*WORK INSTRUCTION*. Using the records below, give again exactly the lines from the line that contains "It offers industry-leading" through the line that contains "institutions, and individuals.", both ends included, and only those.
----------
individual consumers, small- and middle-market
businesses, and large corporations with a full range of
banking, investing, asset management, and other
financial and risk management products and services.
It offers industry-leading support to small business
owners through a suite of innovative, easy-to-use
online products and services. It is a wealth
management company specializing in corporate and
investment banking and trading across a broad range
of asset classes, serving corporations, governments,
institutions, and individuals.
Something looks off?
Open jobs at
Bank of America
----------
*RESULT*.
It offers industry-leading support to small business
owners through a suite of innovative, easy-to-use
online products and services. It is a wealth
management company specializing in corporate and
investment banking and trading across a broad range
of asset classes, serving corporations, governments,
institutions, and individuals.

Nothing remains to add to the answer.